A menção à precarização não é pessimismo infundado. Reformas similares já foram implementadas, há alguns anos, em países europeus e latino americanos, com resultados desanimadores: a produtividade não aumentou, não foram criados novos empregos, os postos de trabalhos então existentes foram substituídos por trabalhos precários e a demanda do mercado interno permaneceu debilitada.

A promessa da criação de mais empregos certamente não se tornará realidade pela mera entrada em vigor da reforma ou da reforma da reforma, pois não são relações de trabalho mais flexíveis e econômicas que geram postos de trabalho. Uma empresa não abrirá novas vagas apenas porque está mais barato contratar e dispensar um empregado. Se não houver aumento de demanda, não há motivos para admitir novos trabalhadores. Mas como aumentará a demanda com a redução da massa salarial? Quem comprará os produtos e serviços? Somente a manutenção e o incremento da proteção normativa dos trabalhadores geram segurança e permite a retomada do crescimento.
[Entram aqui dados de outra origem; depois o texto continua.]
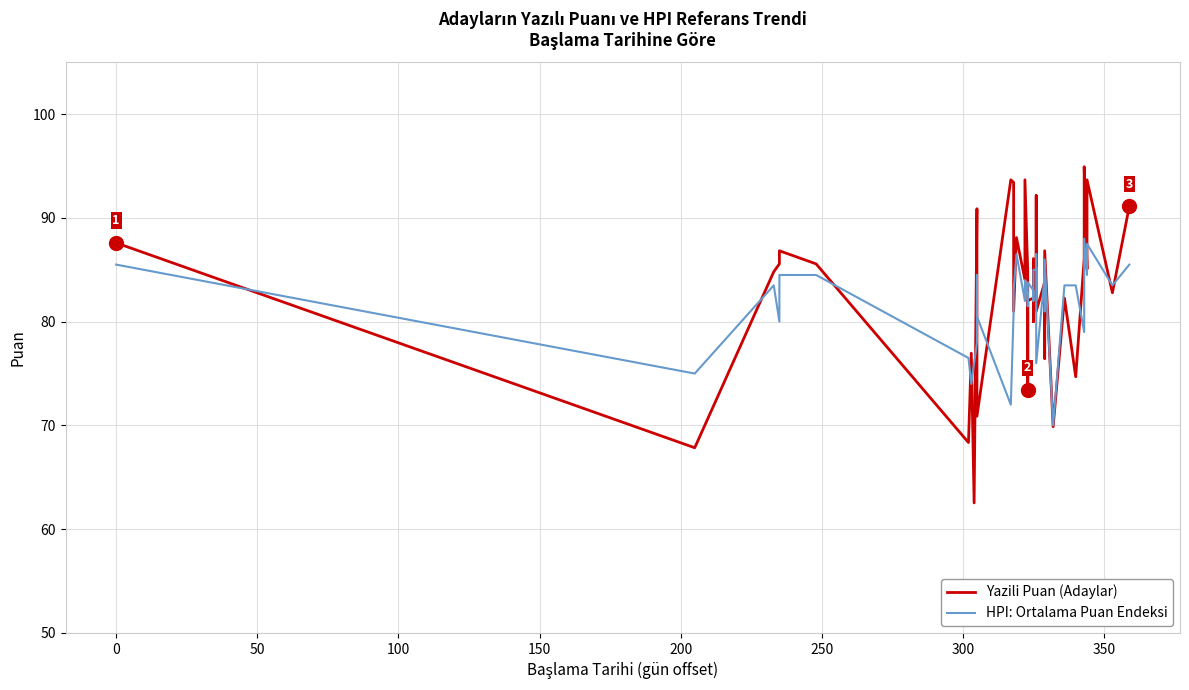

Which series has the largest range (max minus min)?

Yazili Puan (Adaylar)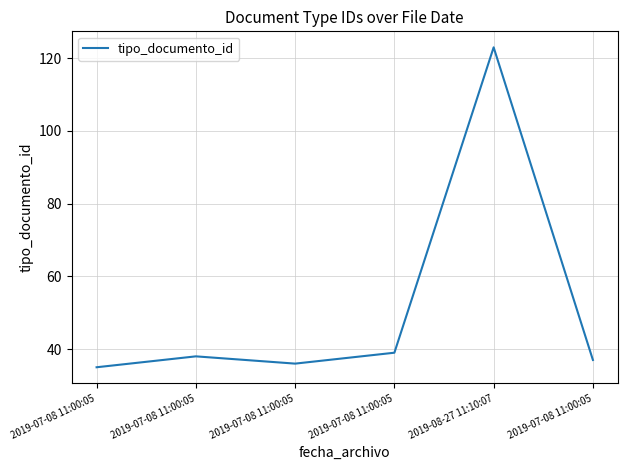

Reading left to right, transcribe all the data shown in this chart.

35	38	36	39	123	37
A reforma está repleta de incoerências, contradições, inconstitucionalidades e inconvencionalidades. Se o verdadeiro debate, questionamento e formatação não foram oportunizados durante o processo legislativo, como deveria, a lei terá agora que enfrentar esse desgaste construtivo e se submeter à interpretação conforme a Constituição e as bases sólidas do sistema trabalhista, com aplicação em consonância com os fins sociais a que se dirige e às exigências do bem comum.

A Reforma Trabalhista impôs novos desafios ao sistema de direitos sociais brasileiro e será preciso buscar nos princípios basilares do sistema justrabalhista, que não mudaram com a entrada em vigor da reforma, a capacidade de superá-los.

*Cirlene Luiza Zimmermann é procuradora no Ministério Público do Trabalho, mestre em Direito pela Universidade de Caxias do Sul (UCS) e professora universitária.